### Problem to work on
Reproduce the source text of every one of the records, matching it character for character.

### Source records
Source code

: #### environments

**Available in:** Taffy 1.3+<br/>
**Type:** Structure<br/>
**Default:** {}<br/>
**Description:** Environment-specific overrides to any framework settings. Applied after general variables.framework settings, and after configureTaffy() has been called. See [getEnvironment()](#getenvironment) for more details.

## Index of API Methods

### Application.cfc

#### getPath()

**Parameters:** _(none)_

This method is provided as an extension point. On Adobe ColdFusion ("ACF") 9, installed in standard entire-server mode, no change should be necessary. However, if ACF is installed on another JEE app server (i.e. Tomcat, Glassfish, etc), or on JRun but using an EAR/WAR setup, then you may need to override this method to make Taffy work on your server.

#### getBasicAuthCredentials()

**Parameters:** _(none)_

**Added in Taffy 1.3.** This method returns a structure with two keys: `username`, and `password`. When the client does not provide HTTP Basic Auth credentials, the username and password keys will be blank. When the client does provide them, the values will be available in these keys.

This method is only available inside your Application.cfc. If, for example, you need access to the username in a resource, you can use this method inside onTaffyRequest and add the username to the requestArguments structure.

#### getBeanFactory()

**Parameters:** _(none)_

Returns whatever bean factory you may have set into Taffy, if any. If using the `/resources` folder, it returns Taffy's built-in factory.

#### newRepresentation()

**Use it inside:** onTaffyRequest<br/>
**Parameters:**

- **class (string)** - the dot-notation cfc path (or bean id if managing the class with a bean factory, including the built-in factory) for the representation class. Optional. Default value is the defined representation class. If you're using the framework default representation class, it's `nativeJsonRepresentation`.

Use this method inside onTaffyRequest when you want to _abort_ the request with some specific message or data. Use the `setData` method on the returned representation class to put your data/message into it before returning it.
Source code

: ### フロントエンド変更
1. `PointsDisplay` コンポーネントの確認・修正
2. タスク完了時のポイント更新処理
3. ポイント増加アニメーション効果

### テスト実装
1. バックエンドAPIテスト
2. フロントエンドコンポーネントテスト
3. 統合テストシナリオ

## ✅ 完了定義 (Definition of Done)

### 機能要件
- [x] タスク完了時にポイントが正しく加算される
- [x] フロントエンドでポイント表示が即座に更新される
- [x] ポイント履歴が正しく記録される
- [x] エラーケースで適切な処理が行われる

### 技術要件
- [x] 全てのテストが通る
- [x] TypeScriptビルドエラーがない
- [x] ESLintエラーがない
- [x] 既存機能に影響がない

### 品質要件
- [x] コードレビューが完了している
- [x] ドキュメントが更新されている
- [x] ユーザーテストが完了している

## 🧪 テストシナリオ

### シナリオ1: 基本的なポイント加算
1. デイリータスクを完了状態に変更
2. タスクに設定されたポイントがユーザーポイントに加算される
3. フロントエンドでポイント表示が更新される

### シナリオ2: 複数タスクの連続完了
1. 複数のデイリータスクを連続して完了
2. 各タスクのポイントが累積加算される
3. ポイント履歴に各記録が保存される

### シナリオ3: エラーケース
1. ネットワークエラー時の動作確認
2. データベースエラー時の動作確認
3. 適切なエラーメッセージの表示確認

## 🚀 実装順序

### Exercise solution
Source code

: #### environments

**Available in:** Taffy 1.3+<br/>
**Type:** Structure<br/>
**Default:** {}<br/>
**Description:** Environment-specific overrides to any framework settings. Applied after general variables.framework settings, and after configureTaffy() has been called. See [getEnvironment()](#getenvironment) for more details.

## Index of API Methods

### Application.cfc

#### getPath()

**Parameters:** _(none)_

This method is provided as an extension point. On Adobe ColdFusion ("ACF") 9, installed in standard entire-server mode, no change should be necessary. However, if ACF is installed on another JEE app server (i.e. Tomcat, Glassfish, etc), or on JRun but using an EAR/WAR setup, then you may need to override this method to make Taffy work on your server.

#### getBasicAuthCredentials()

**Parameters:** _(none)_

**Added in Taffy 1.3.** This method returns a structure with two keys: `username`, and `password`. When the client does not provide HTTP Basic Auth credentials, the username and password keys will be blank. When the client does provide them, the values will be available in these keys.

This method is only available inside your Application.cfc. If, for example, you need access to the username in a resource, you can use this method inside onTaffyRequest and add the username to the requestArguments structure.

#### getBeanFactory()

**Parameters:** _(none)_

Returns whatever bean factory you may have set into Taffy, if any. If using the `/resources` folder, it returns Taffy's built-in factory.

#### newRepresentation()

**Use it inside:** onTaffyRequest<br/>
**Parameters:**

- **class (string)** - the dot-notation cfc path (or bean id if managing the class with a bean factory, including the built-in factory) for the representation class. Optional. Default value is the defined representation class. If you're using the framework default representation class, it's `nativeJsonRepresentation`.

Use this method inside onTaffyRequest when you want to _abort_ the request with some specific message or data. Use the `setData` method on the returned representation class to put your data/message into it before returning it.
Source code

: ### フロントエンド変更
1. `PointsDisplay` コンポーネントの確認・修正
2. タスク完了時のポイント更新処理
3. ポイント増加アニメーション効果

### テスト実装
1. バックエンドAPIテスト
2. フロントエンドコンポーネントテスト
3. 統合テストシナリオ

## ✅ 完了定義 (Definition of Done)

### 機能要件
- [x] タスク完了時にポイントが正しく加算される
- [x] フロントエンドでポイント表示が即座に更新される
- [x] ポイント履歴が正しく記録される
- [x] エラーケースで適切な処理が行われる

### 技術要件
- [x] 全てのテストが通る
- [x] TypeScriptビルドエラーがない
- [x] ESLintエラーがない
- [x] 既存機能に影響がない

### 品質要件
- [x] コードレビューが完了している
- [x] ドキュメントが更新されている
- [x] ユーザーテストが完了している

## 🧪 テストシナリオ

### シナリオ1: 基本的なポイント加算
1. デイリータスクを完了状態に変更
2. タスクに設定されたポイントがユーザーポイントに加算される
3. フロントエンドでポイント表示が更新される

### シナリオ2: 複数タスクの連続完了
1. 複数のデイリータスクを連続して完了
2. 各タスクのポイントが累積加算される
3. ポイント履歴に各記録が保存される

### シナリオ3: エラーケース
1. ネットワークエラー時の動作確認
2. データベースエラー時の動作確認
3. 適切なエラーメッセージの表示確認

## 🚀 実装順序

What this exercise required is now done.